U.S. President Calvin Coolidge and his wife are visiting a poultry farm.
During the tour, Mrs. Coolidge inquires of the farmer how his farm has managed to produce so many fertile eggs with so few roosters. The farmer proudly explains that his roosters perform their duty dozens of times each day.
“Perhaps you could point that out to Mr. Coolidge,” pointedly replies the First Lady.
The President, overhearing the remark, asks the farmer, “Does each rooster service the same hen each time?”
“No,” replies the farmer, “there are many hens for each rooster.”
“Perhaps you could point that out to Mrs. Coolidge,” replies the President.

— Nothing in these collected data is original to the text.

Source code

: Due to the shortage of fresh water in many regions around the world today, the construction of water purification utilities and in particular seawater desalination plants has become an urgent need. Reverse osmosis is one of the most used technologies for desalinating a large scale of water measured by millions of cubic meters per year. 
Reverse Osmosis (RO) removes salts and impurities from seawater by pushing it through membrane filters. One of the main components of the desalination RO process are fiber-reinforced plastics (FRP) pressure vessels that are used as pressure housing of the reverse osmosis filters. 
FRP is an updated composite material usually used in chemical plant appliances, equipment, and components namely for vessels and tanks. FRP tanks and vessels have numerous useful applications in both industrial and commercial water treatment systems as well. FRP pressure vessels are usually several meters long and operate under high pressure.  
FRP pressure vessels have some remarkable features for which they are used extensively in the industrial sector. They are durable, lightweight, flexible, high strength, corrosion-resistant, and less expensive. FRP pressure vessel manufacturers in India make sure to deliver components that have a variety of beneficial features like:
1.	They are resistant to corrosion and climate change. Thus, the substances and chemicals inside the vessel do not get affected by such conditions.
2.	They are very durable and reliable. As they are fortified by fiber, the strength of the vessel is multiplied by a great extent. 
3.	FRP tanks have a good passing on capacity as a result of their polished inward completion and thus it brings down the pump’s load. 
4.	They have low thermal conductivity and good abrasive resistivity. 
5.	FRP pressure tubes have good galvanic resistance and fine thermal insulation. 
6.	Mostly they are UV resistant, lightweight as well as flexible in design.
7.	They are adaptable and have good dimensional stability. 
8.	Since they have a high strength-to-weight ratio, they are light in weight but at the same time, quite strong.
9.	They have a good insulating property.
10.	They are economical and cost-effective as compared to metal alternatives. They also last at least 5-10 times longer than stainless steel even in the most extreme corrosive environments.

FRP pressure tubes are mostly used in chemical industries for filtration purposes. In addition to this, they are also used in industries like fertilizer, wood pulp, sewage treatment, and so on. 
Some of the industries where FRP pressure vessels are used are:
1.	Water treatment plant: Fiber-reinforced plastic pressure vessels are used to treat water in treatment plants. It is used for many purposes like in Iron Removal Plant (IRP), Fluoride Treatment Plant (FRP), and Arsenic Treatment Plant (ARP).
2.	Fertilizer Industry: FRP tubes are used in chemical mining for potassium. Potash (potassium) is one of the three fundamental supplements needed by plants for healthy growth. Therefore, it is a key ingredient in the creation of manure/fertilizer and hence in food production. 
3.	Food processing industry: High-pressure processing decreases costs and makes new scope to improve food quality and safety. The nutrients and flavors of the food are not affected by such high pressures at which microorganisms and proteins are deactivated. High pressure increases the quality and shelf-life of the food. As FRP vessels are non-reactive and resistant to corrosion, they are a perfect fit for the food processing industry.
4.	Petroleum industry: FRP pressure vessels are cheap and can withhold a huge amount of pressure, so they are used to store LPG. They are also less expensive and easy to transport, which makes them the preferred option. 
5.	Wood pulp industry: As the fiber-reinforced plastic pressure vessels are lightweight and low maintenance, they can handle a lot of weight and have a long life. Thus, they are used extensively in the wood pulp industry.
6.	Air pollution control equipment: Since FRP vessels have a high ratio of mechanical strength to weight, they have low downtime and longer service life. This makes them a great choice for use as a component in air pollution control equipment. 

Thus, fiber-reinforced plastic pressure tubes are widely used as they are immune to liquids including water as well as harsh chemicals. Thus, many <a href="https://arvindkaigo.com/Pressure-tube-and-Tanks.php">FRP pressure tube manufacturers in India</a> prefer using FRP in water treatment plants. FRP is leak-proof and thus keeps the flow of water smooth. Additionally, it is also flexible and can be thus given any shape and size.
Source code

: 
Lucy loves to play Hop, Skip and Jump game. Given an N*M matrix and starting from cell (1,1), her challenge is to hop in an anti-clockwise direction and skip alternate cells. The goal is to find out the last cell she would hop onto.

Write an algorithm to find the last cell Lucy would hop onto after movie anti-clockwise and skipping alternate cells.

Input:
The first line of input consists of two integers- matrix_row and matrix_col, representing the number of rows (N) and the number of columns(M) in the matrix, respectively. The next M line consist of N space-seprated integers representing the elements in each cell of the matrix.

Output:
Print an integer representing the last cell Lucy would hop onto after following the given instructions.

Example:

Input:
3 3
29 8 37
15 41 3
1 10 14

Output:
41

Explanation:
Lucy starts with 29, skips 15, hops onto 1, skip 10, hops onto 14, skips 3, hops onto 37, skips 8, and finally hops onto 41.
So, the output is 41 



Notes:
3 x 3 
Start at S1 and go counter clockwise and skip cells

I don’t know whether President and Mrs. Coolidge ever actually visited a poultry farm or had such a conversation with its owner. But the Coolidge Effect—named after the joke—is real. Human males who ejaculate ususally can’t have sex with the same female without a rest. But if a different female enters the picture (and the room) right away … well, hello, Mr. President! More physical and emotional complications in the ever-winding road that has emerged to keep our species around.
Happy Valentine’s Day!
*Actually, as one neuropsychologist has explained, the sex-on-the-female-brain thing is a bit more complicated. Let’s say a woman spots someone interesting. The picture travels the lateral geniculate nucleus to her visual cortex, which evaluates the “mate potential.” If it’s a go, the news is sent to the signal-boosting amygdala, which passes the spark to the hormone-controlling hypothalamus. The word next goes to the ovaries, for a release of testosterone. That’s when the left lateral orbitofrontal and the dorsomedial prefrontal cortex get involved, shutting down inhibitions, judgment and reflection. Or something like that. At least when it’s a male being eyed by the female.